Learn how to make an edge to edge joint, just one of the nine essential joints you should consider for your project.WOOD magazine's Craig Ruegsegger shows you not only how to make the joint, but why this joint might be the best choice for your project How to make an edge to edge glue joint is article about Woodworking How To bookmarked by curtis with ID 1910711239 was uploaded on 22-03-2019 and has been viewed 305,296 times.

How To Make An Upper Cabinet Base Woodworking How To 150 x 100

How To Make An Upper Cabinet Base

Learn how to make an upper cabinet base This is just one element of a complete series on how to make simple face-frame cabinets.In this episode, WOOD magazine's Kevin Boyle lays down the building blocks for making the box.Watch the other videos to catch how to make the face frames ... How to make an upper cabinet base is post about Woodworking How To bookmarked by justin with ID 1413264575 was uploaded on 31-01-2019 and has been viewed 424,677 times.

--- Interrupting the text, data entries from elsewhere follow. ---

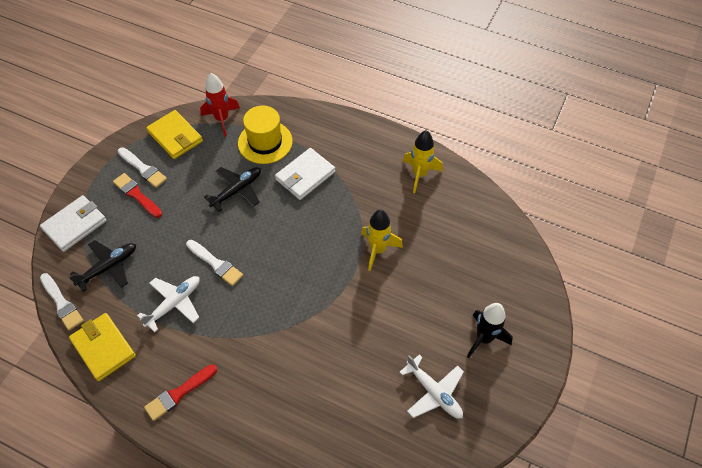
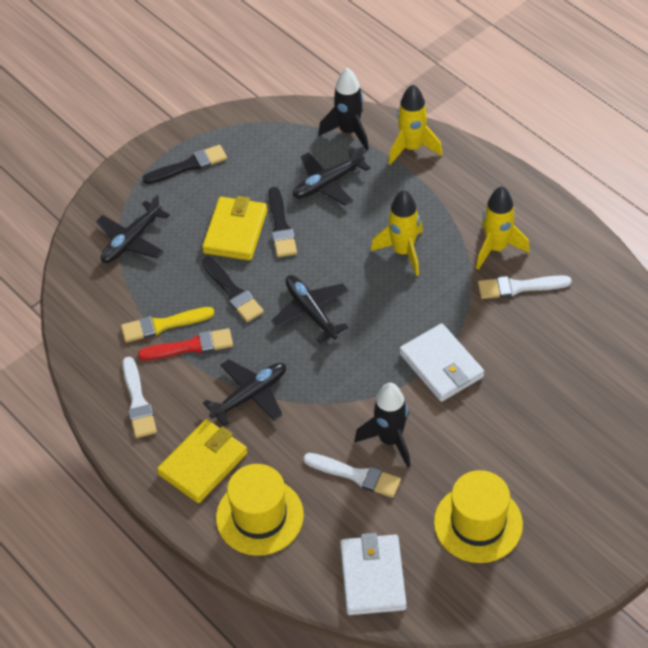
black brush: 0 -> 3
black plane: 2 -> 4
black rocket: 1 -> 2
red brush: 2 -> 1
red rocket: 1 -> 0
white plane: 2 -> 0
yellow brush: 0 -> 1
yellow hat: 1 -> 2
yellow rocket: 2 -> 3

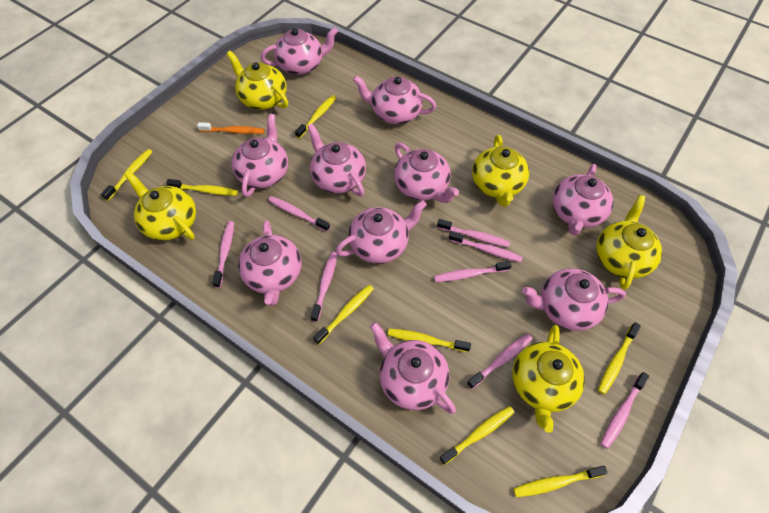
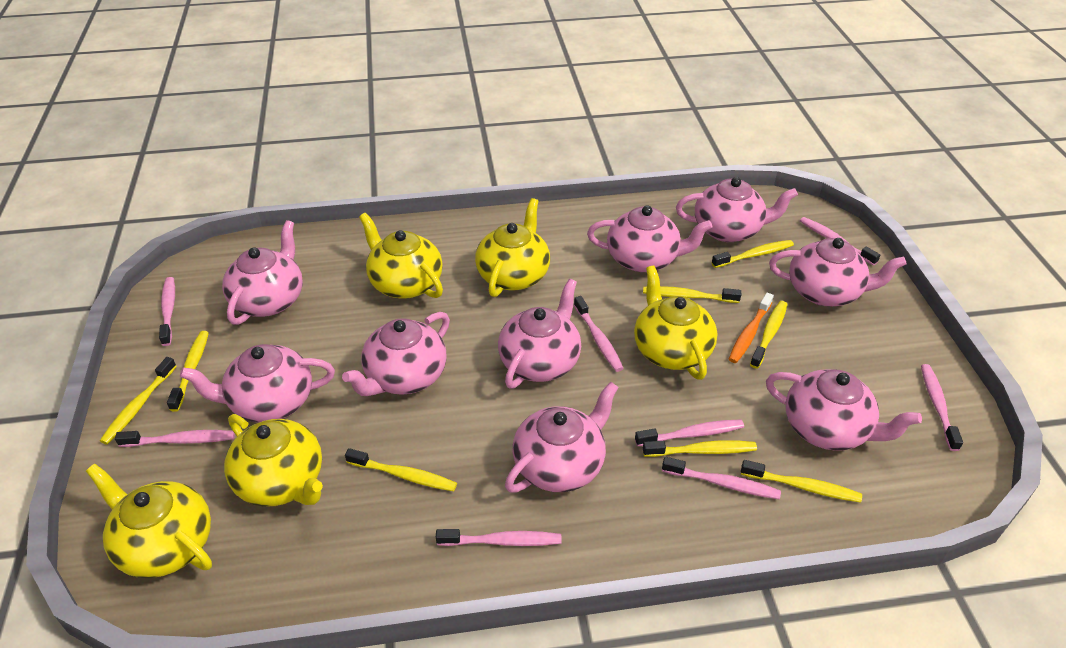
pink teapot: 10 -> 9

How To Make An Upper Cabinet Face Frame Woodworking How To 150 x 100

How To Make An Upper Cabinet Face Frame

Learn how to make an upper cabinet face frame.This is just one element of a complete series on how to make simple face-frame cabinets.In this episode, WOOD magazine's Kevin Boyle walks you through simple steps to create your face frame.With a few joinery tricks you'll be knocking them out like ... How to make an upper cabinet face frame is post about Woodworking How To bookmarked by tom with ID 1864579261 was uploaded on 17-02-2019 and has been viewed 101,782 times.

How To Make A Serving Tray With Breadboard Ends Craft Show Projects 150 x 100
How To Make A Serving Tray With Breadboard Ends

Step by step process on how to make a serving tray with through stub tenon breadboard ends out of padauk and maple How to make a serving tray with breadboard ends is bookmark about Craft Show Projects bookmarked by billy with ID 1194438278 was uploaded on 03-04-2019 and has been viewed 401,446 times.

How To Make A Bar Top Serving Tray With Wine Corks Shop Blog 150 x 100
How To Make A Bar Top Serving Tray With Wine ...

I recently finished a fun serving tray project with shop scraps.It features a decorative bottom covered with a bar top finish.You can pretty much build this to any dimensions you'd like, but take into account how deep your tray needs to be to accommodate whatever you use to decorate the ... How to make a bar top serving tray with wine corks is article about Shop Blog bookmarked by bob with ID 11394145040 was uploaded on 07-01-2019 and has been viewed 30,961 times.